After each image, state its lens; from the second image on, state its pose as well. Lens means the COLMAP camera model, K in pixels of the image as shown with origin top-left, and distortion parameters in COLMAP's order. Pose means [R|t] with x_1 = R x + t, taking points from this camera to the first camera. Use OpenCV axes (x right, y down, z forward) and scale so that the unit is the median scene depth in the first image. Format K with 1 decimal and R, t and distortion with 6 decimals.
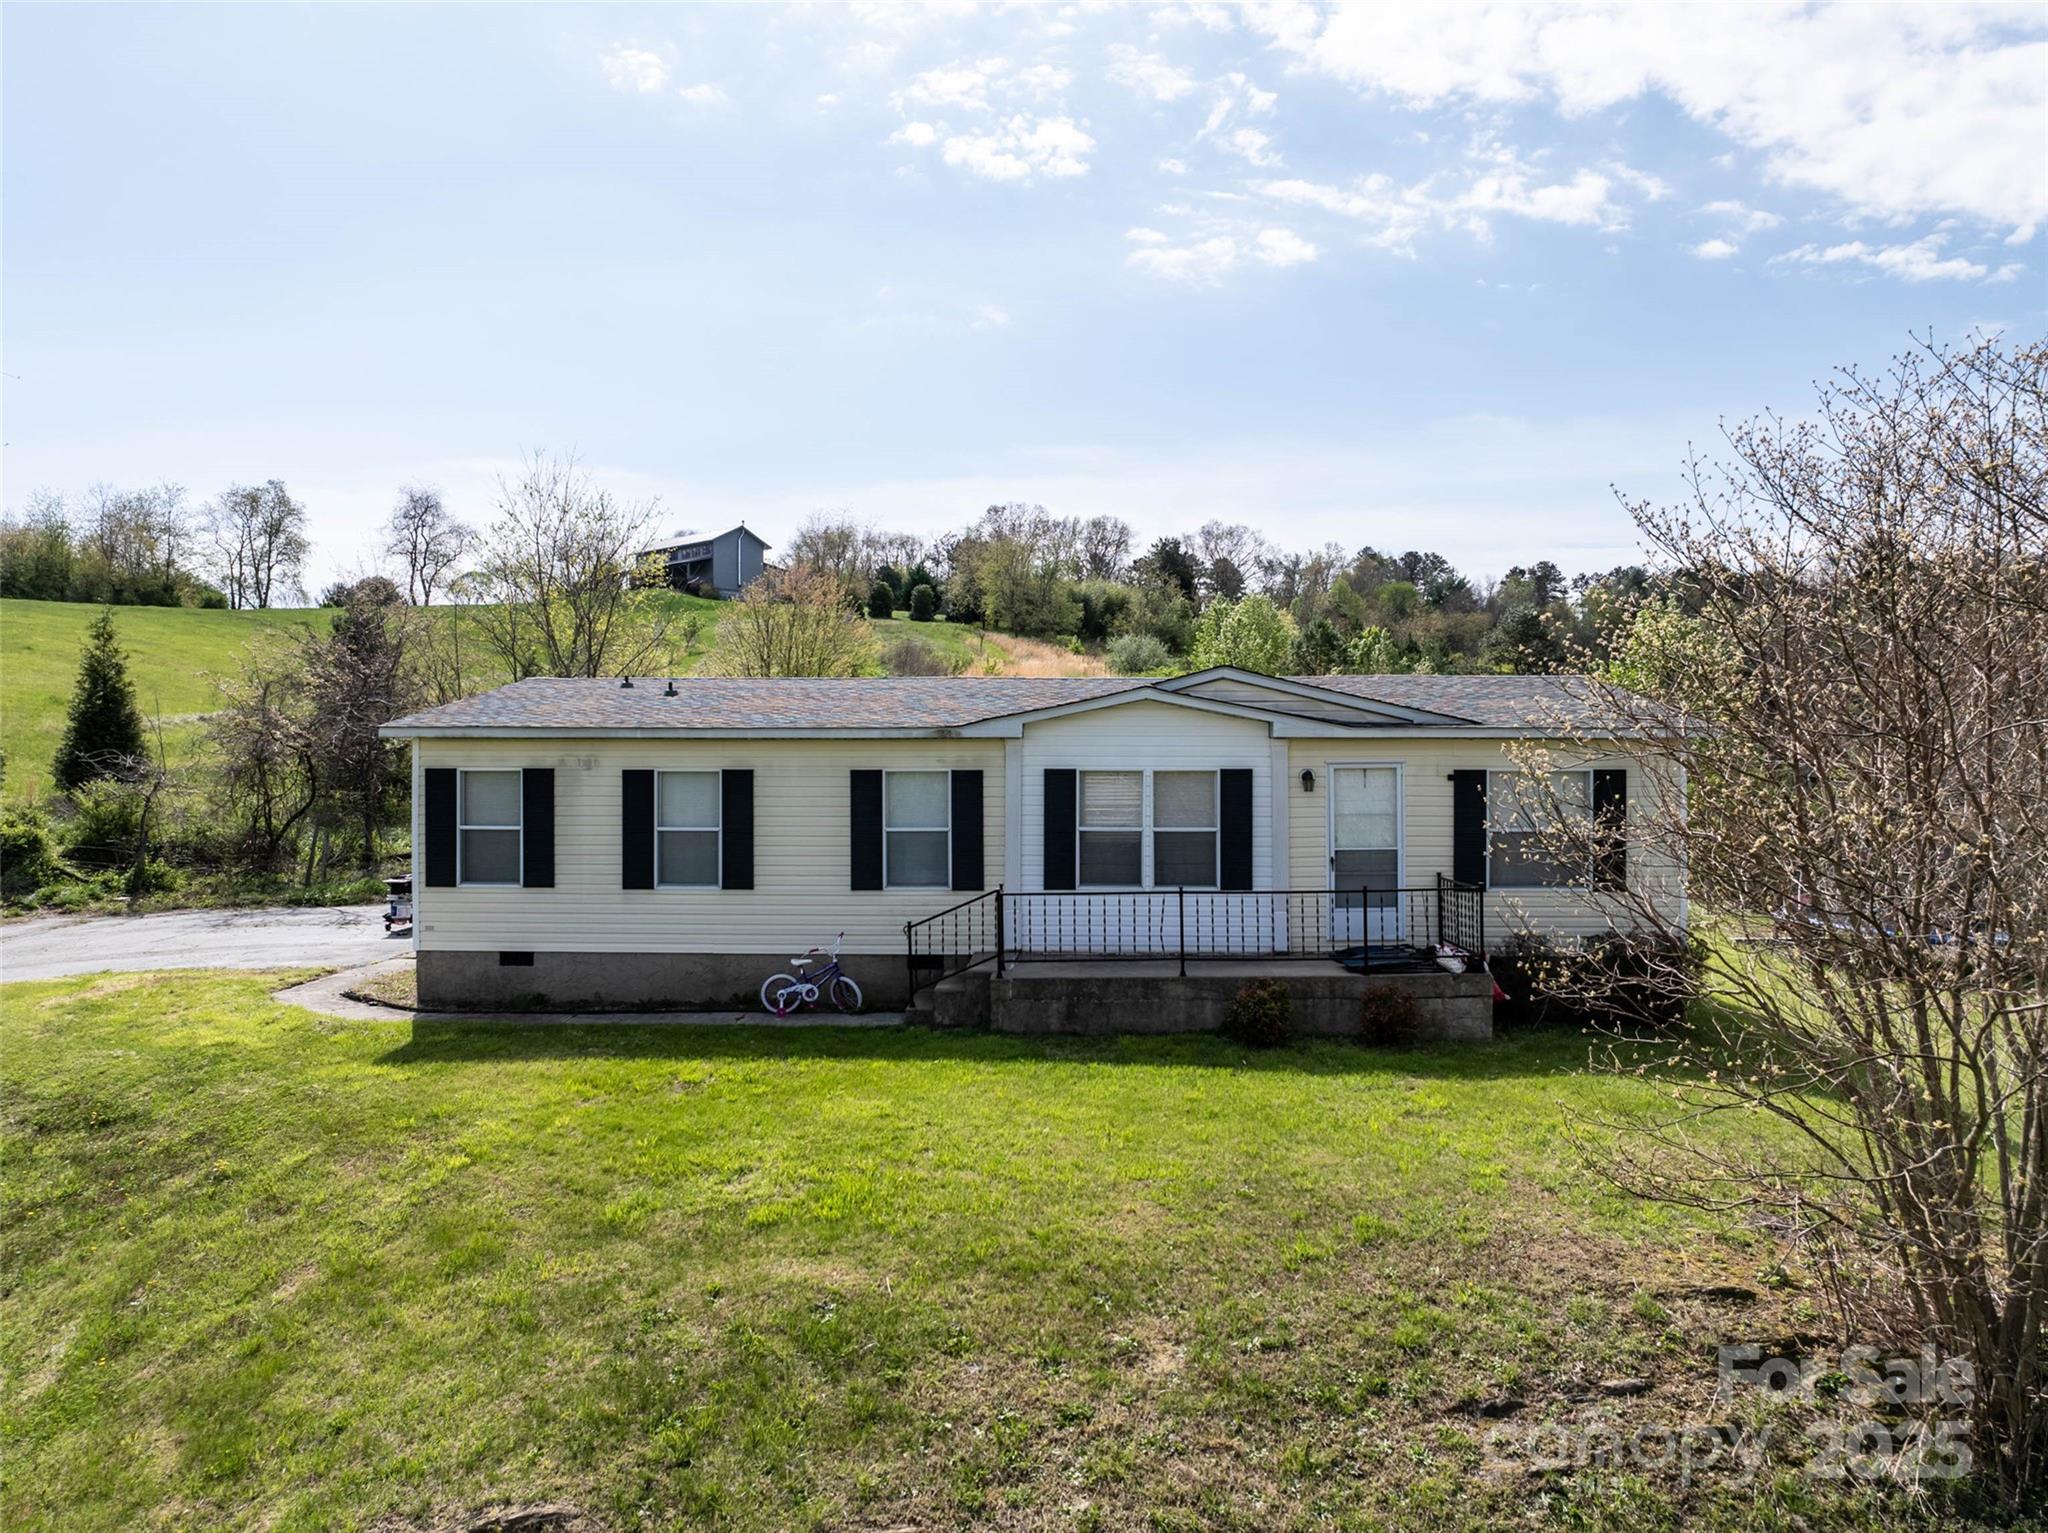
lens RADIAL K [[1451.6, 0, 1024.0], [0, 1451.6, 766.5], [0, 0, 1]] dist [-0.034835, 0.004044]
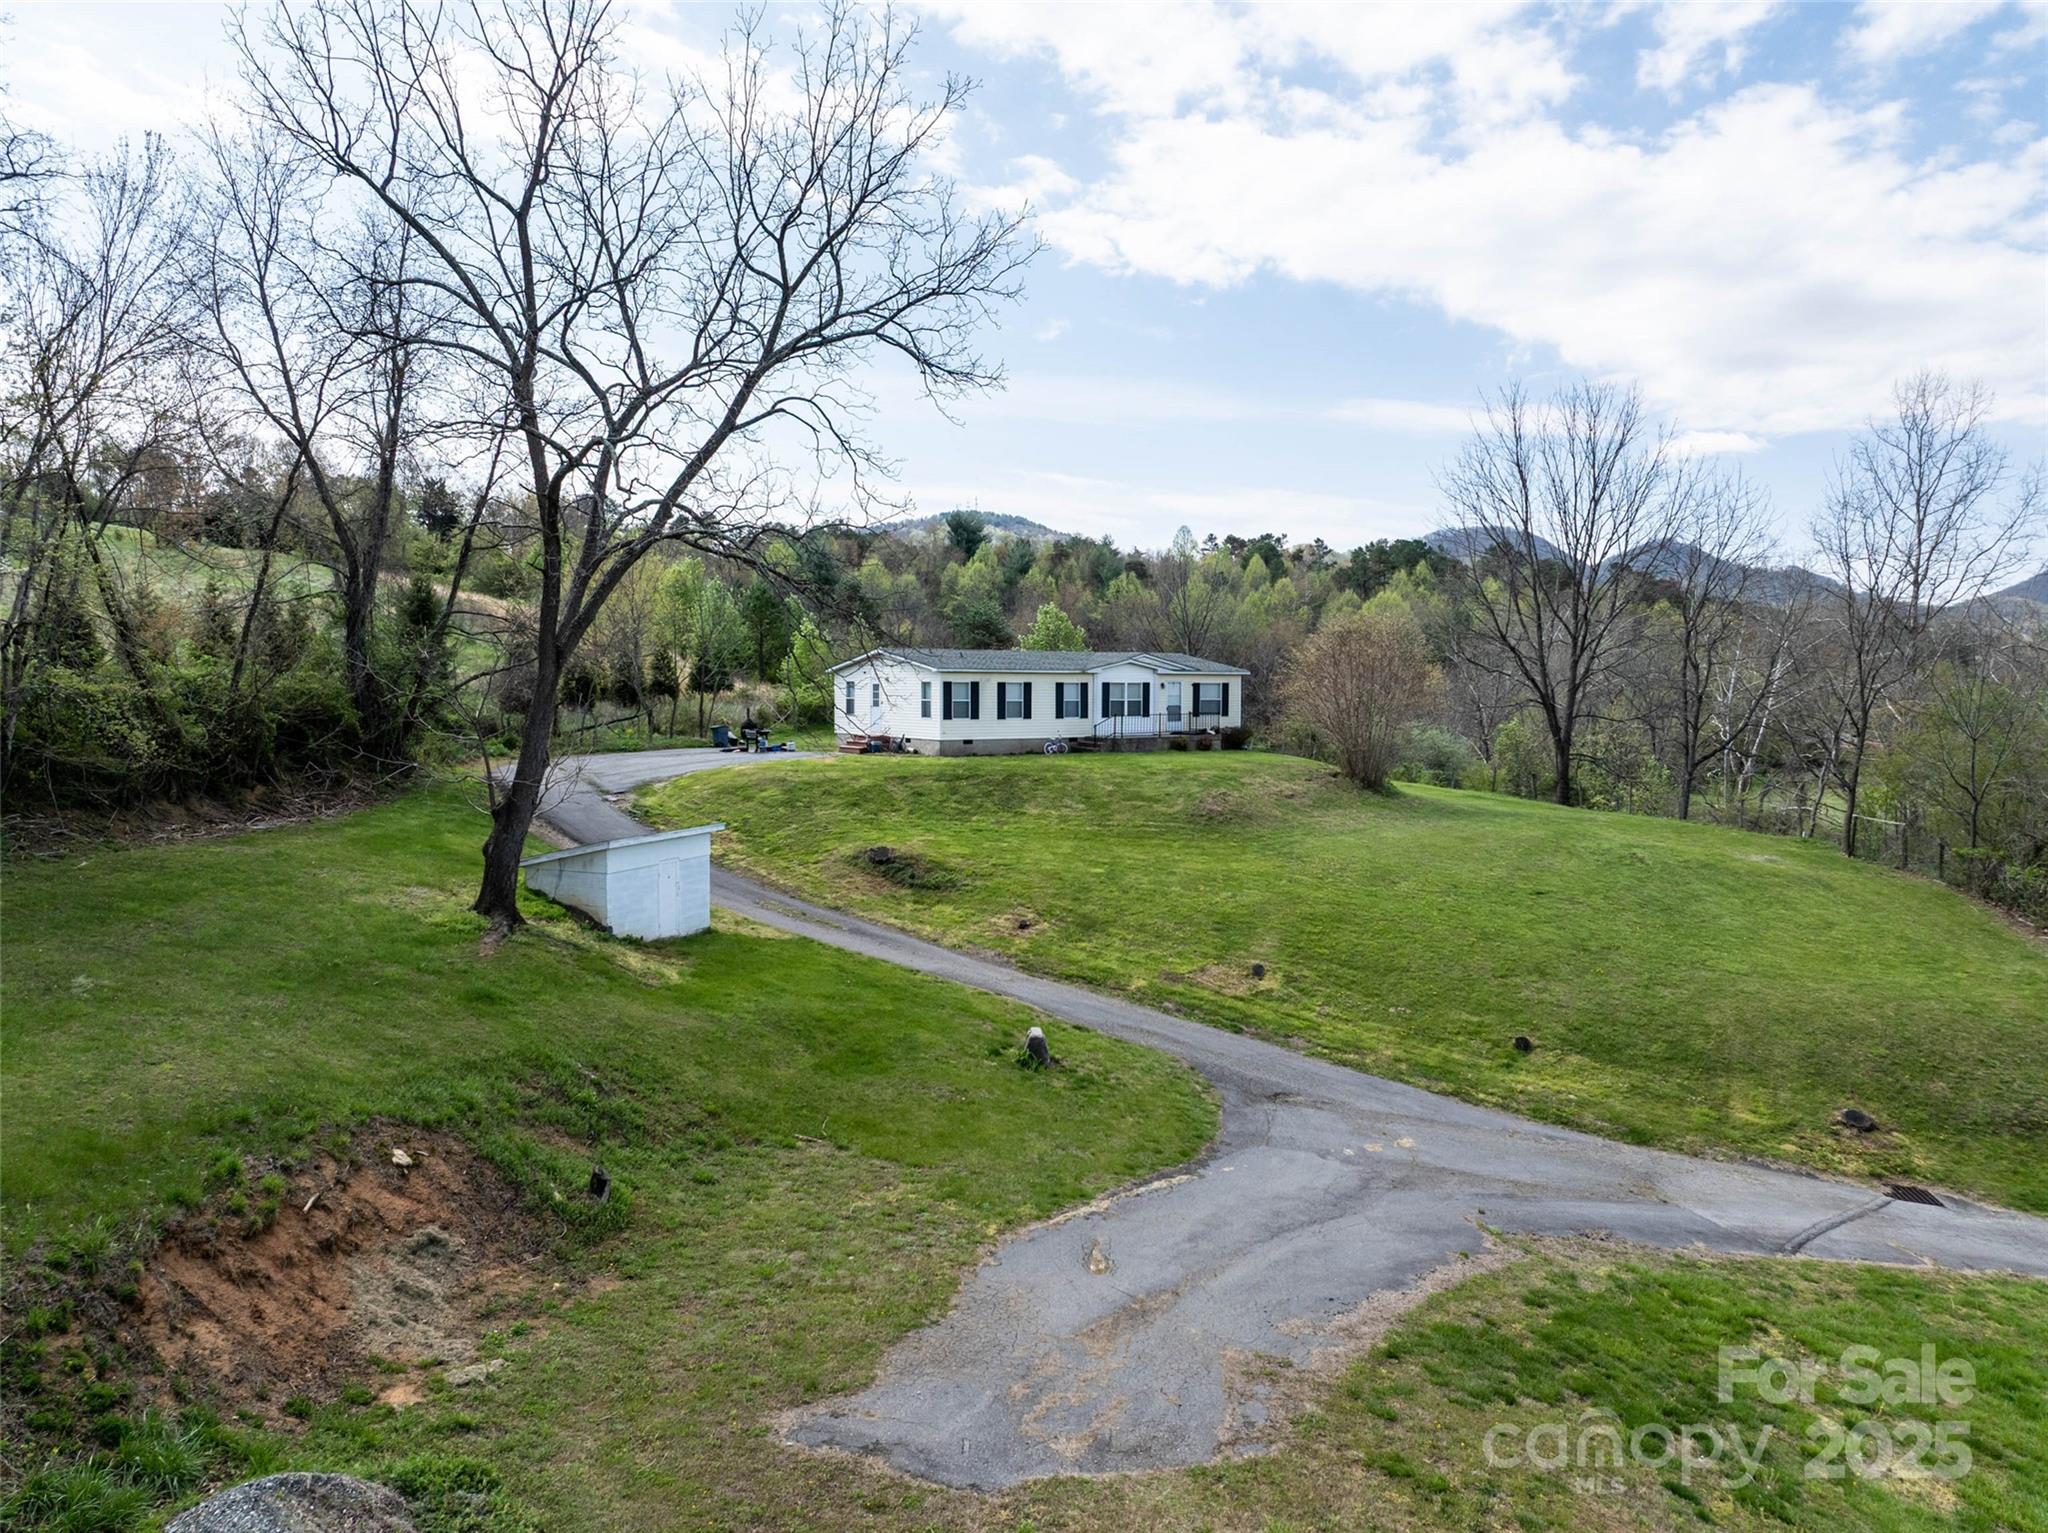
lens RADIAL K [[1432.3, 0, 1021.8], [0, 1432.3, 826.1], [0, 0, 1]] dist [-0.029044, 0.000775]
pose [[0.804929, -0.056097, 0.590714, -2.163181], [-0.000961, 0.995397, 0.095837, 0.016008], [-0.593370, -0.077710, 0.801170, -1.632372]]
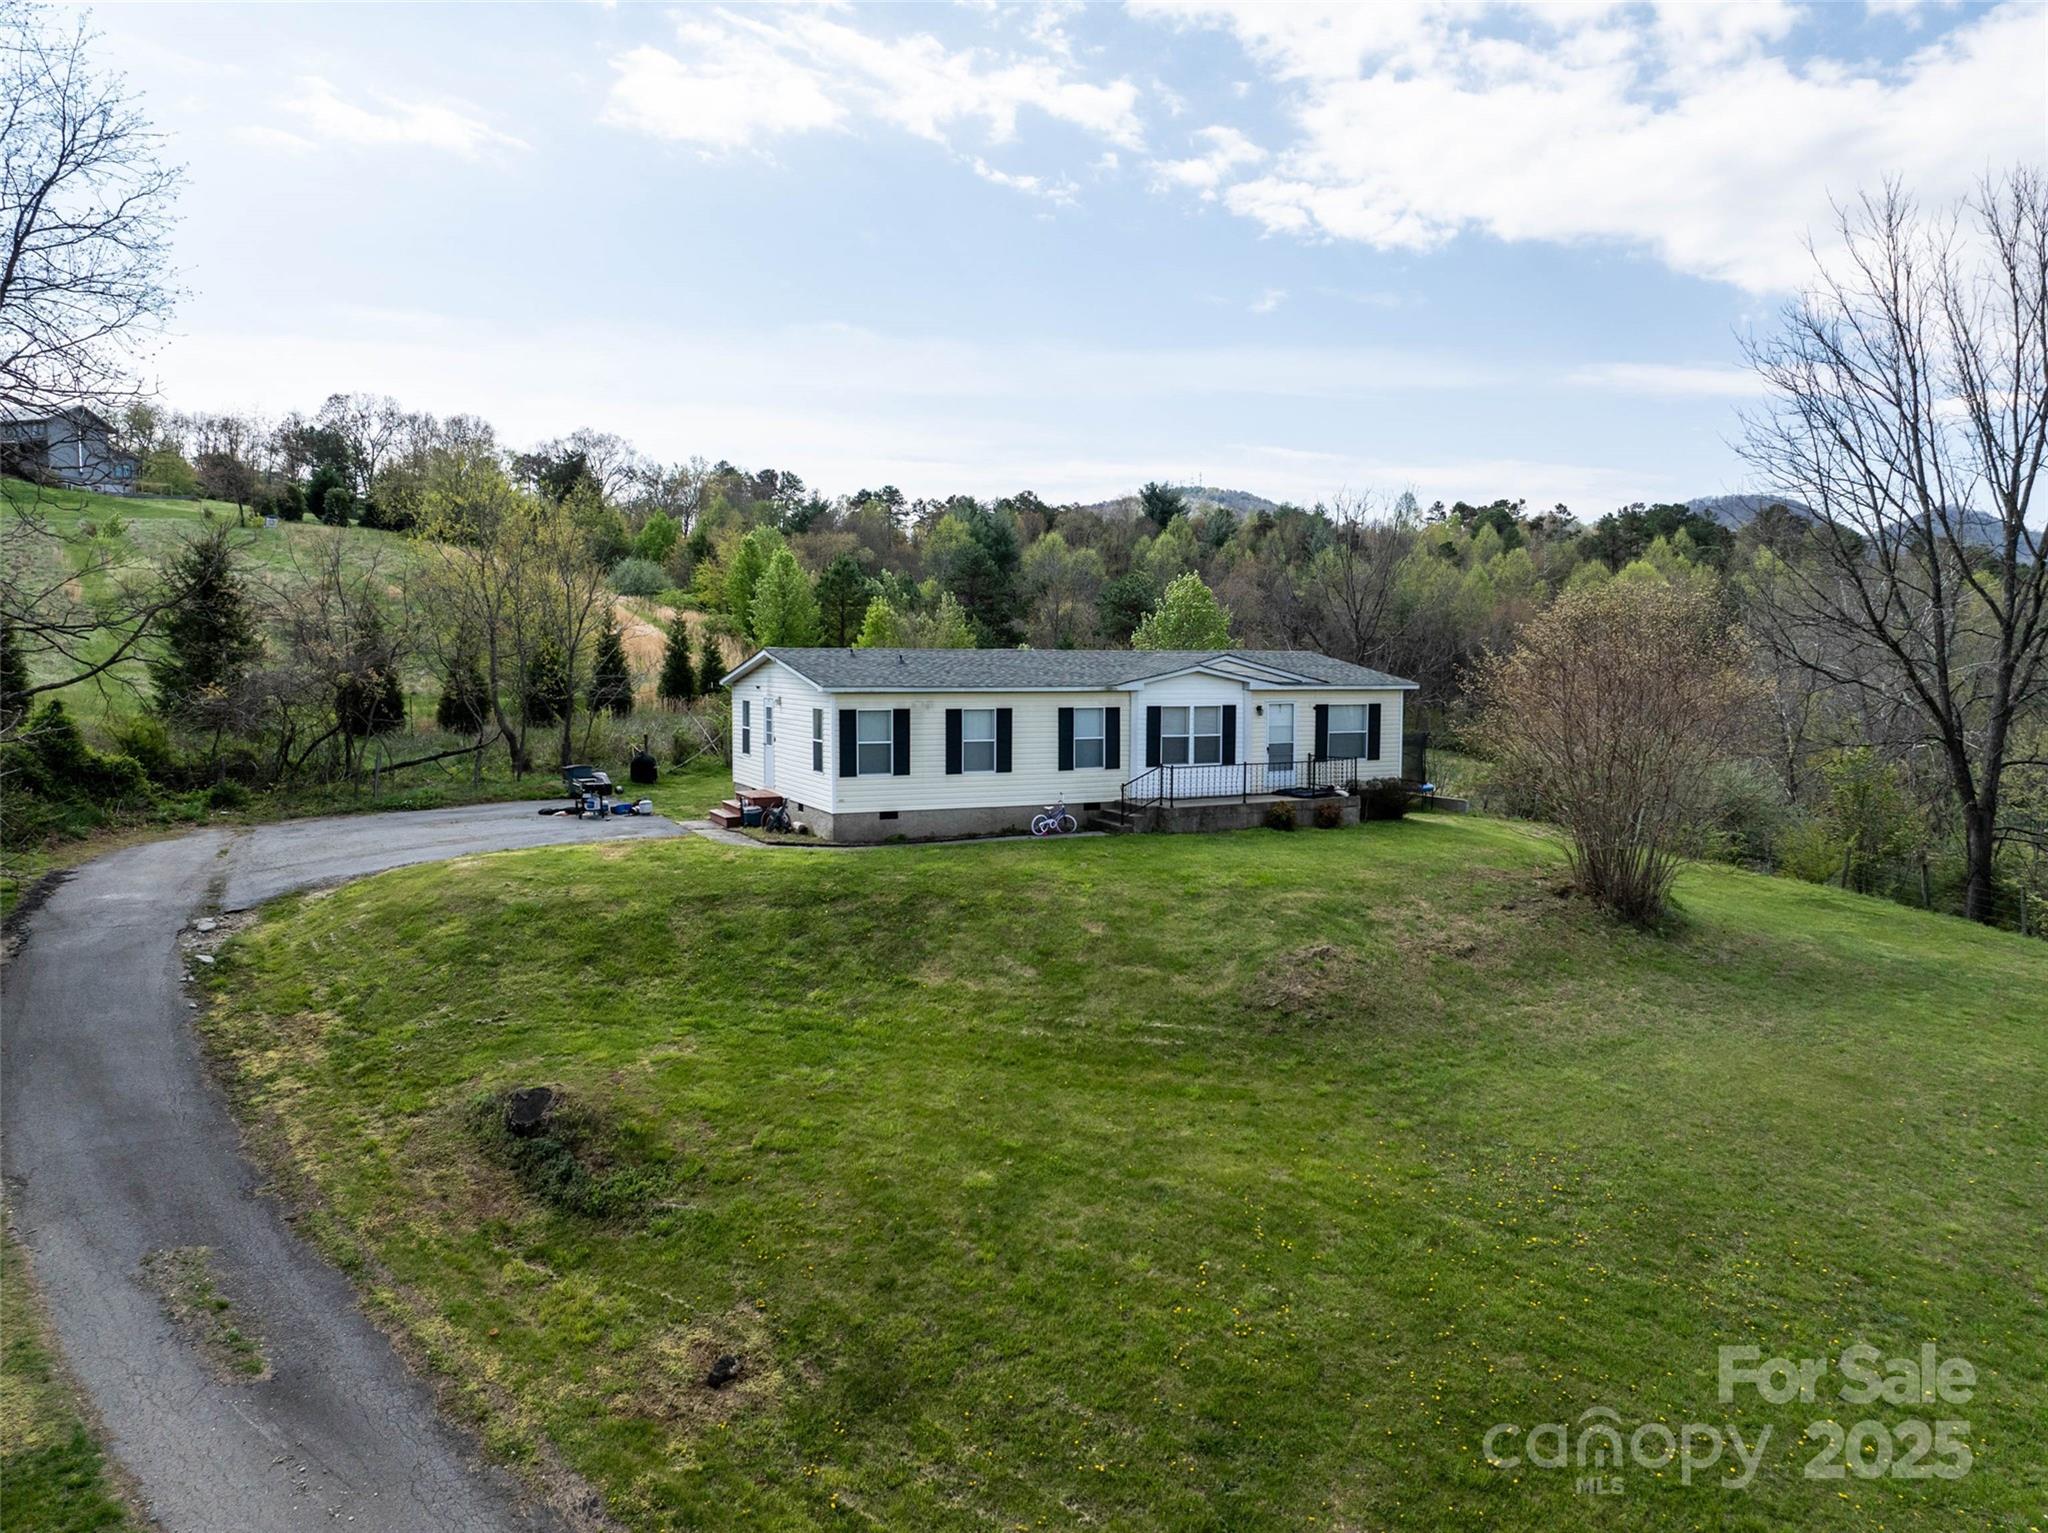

**EXERCISE DETAILS**. From the first line to the last, copy the listing above exactly and leave out the images.

**RESPONSE TO THE TASK**.
After each image, state its lens; from the second image on, state its pose as well. Lens means the COLMAP camera model, K in pixels of the image as shown with origin top-left, and distortion parameters in COLMAP's order. Pose means [R|t] with x_1 = R x + t, taking points from this camera to the first camera. Use OpenCV axes (x right, y down, z forward) and scale so that the unit is the median scene depth in the first image. Format K with 1 decimal and R, t and distortion with 6 decimals.
lens RADIAL K [[1451.6, 0, 1024.0], [0, 1451.6, 766.5], [0, 0, 1]] dist [-0.034835, 0.004044]
lens RADIAL K [[1432.3, 0, 1021.8], [0, 1432.3, 826.1], [0, 0, 1]] dist [-0.029044, 0.000775]
pose [[0.804929, -0.056097, 0.590714, -2.163181], [-0.000961, 0.995397, 0.095837, 0.016008], [-0.593370, -0.077710, 0.801170, -1.632372]]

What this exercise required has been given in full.